> **TRY IT**: Among the entries that follow, some lines contain the word "Falling". Show all of them.

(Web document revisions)

════

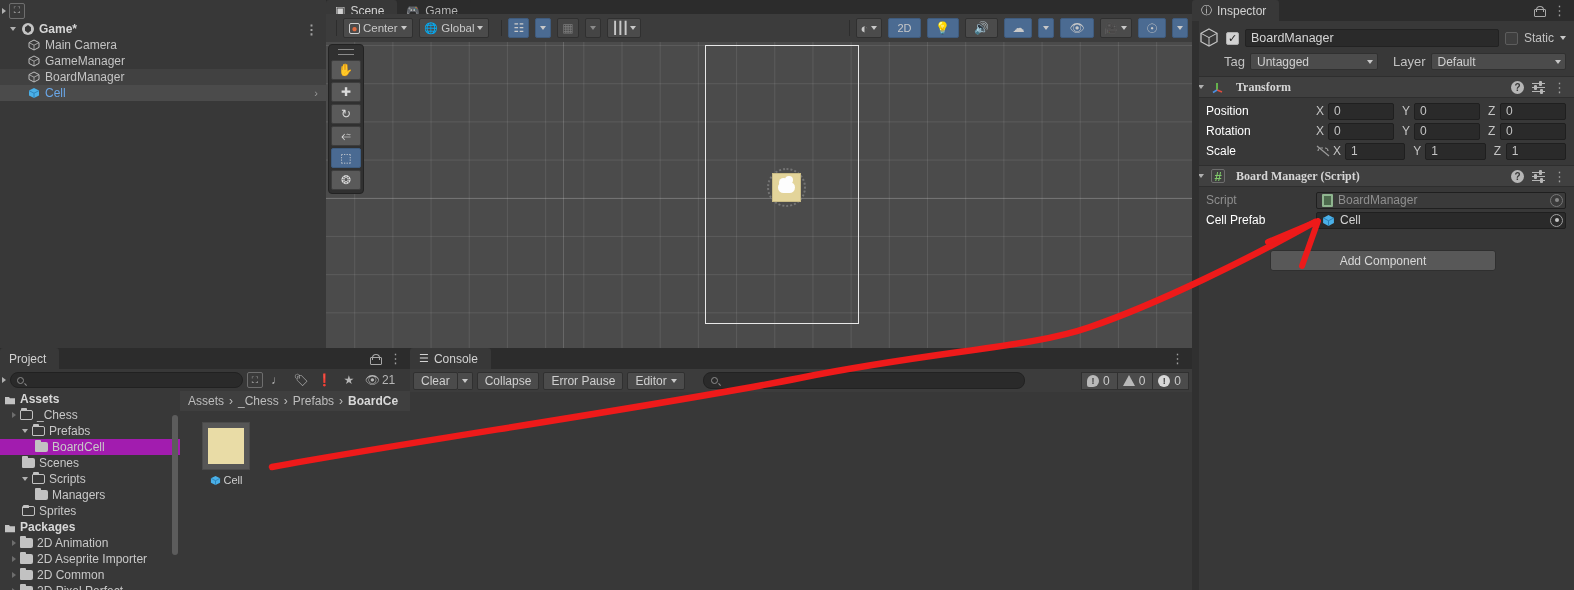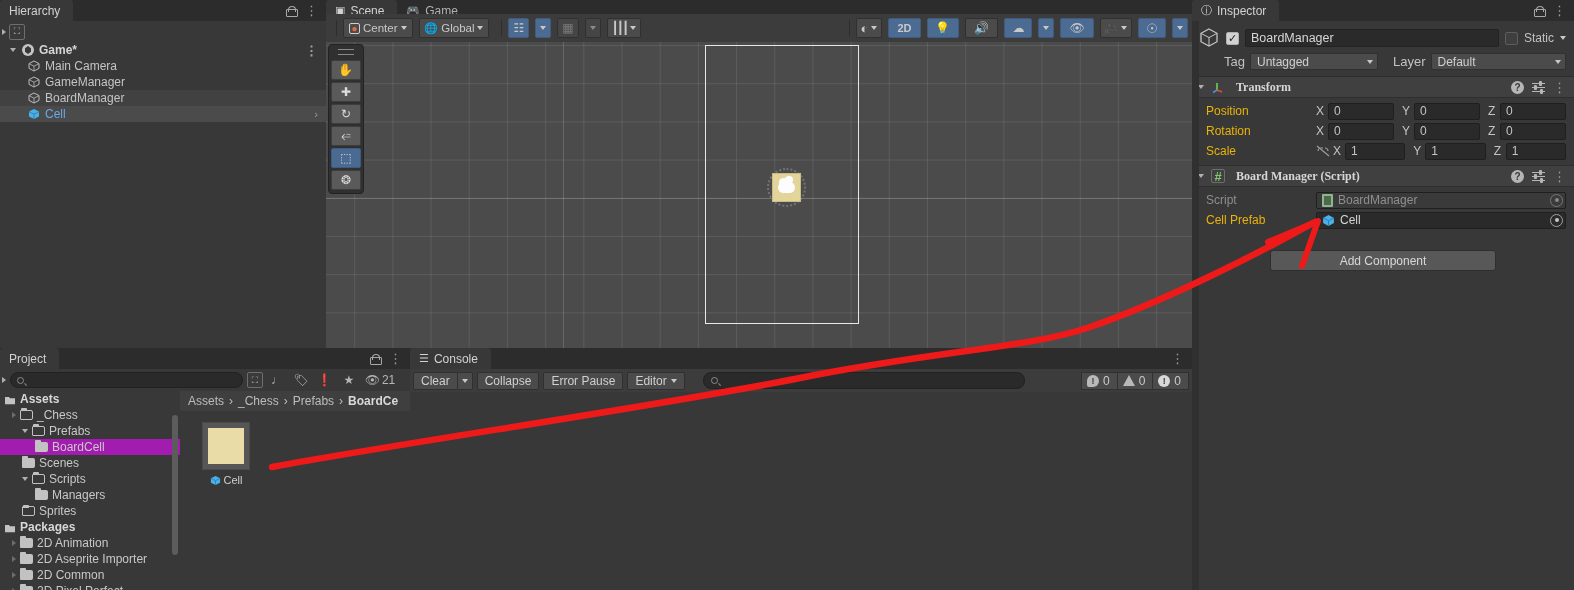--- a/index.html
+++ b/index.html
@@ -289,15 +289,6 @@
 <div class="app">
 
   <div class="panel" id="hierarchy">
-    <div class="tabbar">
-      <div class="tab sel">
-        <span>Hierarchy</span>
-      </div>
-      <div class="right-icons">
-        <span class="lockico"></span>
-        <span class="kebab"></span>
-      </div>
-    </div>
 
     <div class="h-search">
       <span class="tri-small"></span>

════

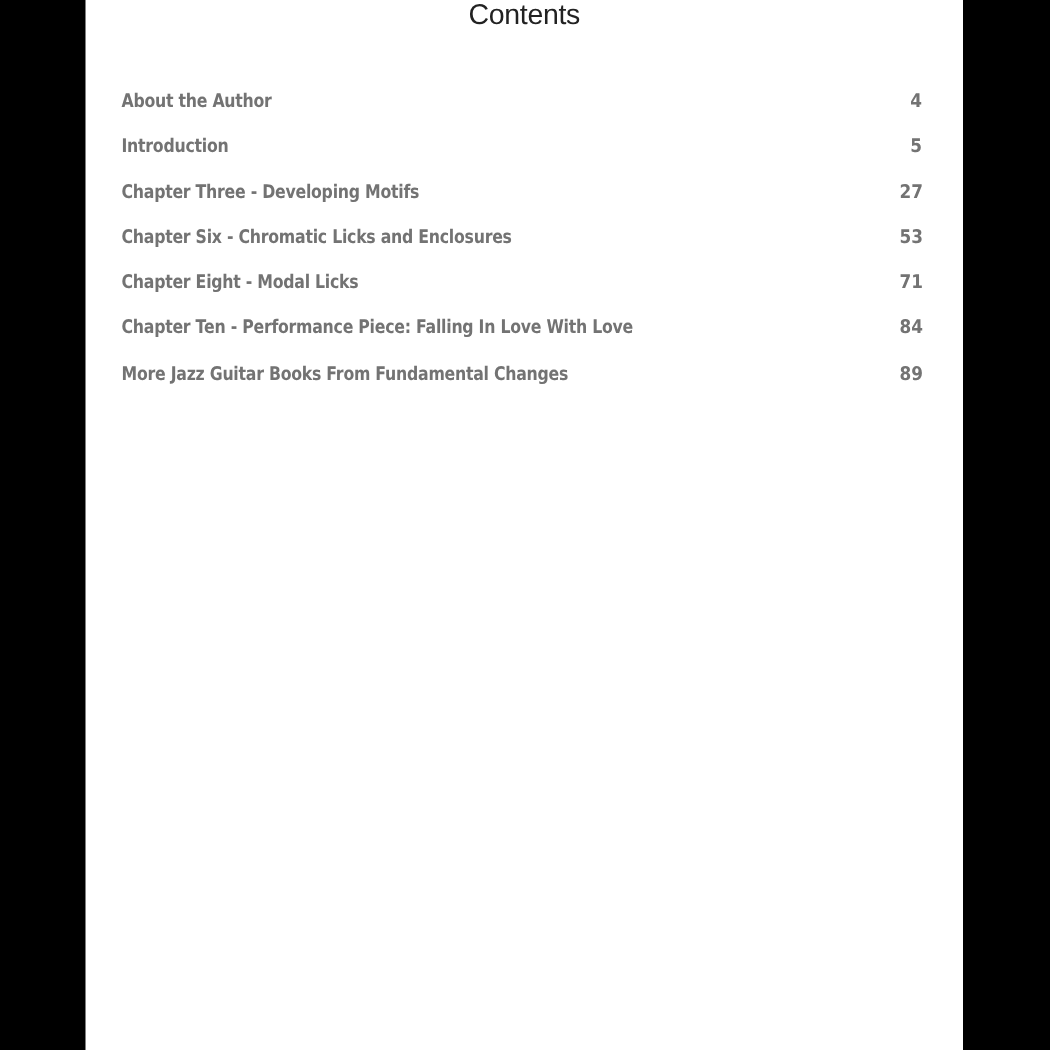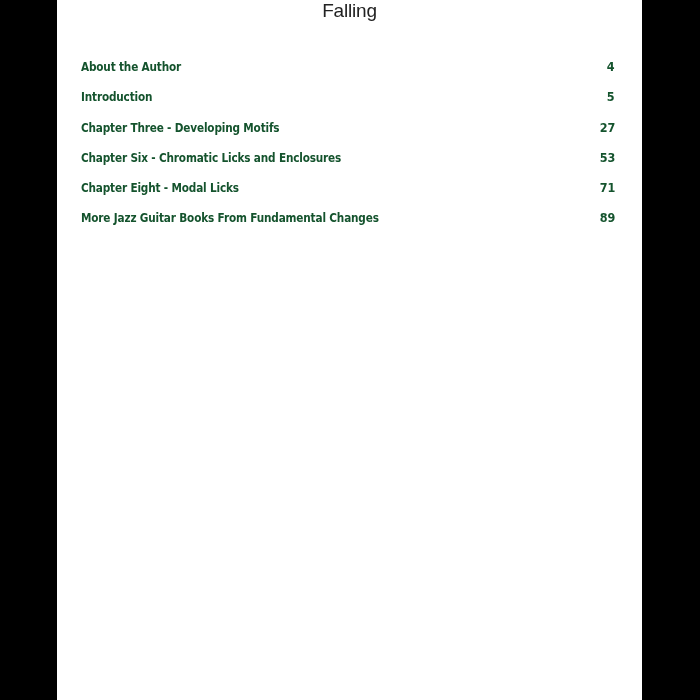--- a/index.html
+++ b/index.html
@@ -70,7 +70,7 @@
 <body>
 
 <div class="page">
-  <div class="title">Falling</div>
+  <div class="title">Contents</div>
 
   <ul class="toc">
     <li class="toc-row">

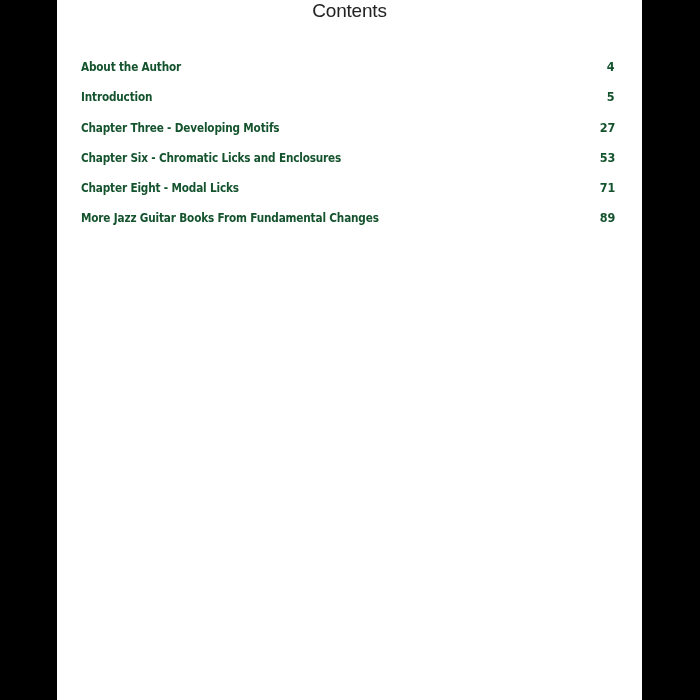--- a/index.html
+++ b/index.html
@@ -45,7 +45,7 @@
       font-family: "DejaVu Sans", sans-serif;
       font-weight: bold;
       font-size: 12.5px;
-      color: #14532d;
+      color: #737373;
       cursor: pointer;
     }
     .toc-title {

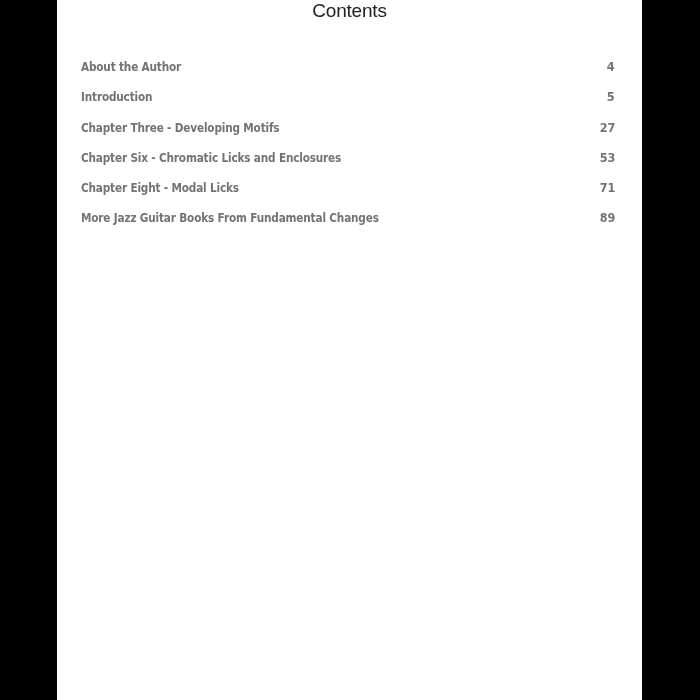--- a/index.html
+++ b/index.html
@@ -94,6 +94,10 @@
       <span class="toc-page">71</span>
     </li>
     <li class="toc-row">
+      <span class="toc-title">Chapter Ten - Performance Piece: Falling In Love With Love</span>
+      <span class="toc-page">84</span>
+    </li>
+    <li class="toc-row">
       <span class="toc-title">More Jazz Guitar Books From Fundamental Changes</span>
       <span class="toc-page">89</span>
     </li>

════

> **ANSWER SPACE**:
-  <div class="title">Falling</div>
+      <span class="toc-title">Chapter Ten - Performance Piece: Falling In Love With Love</span>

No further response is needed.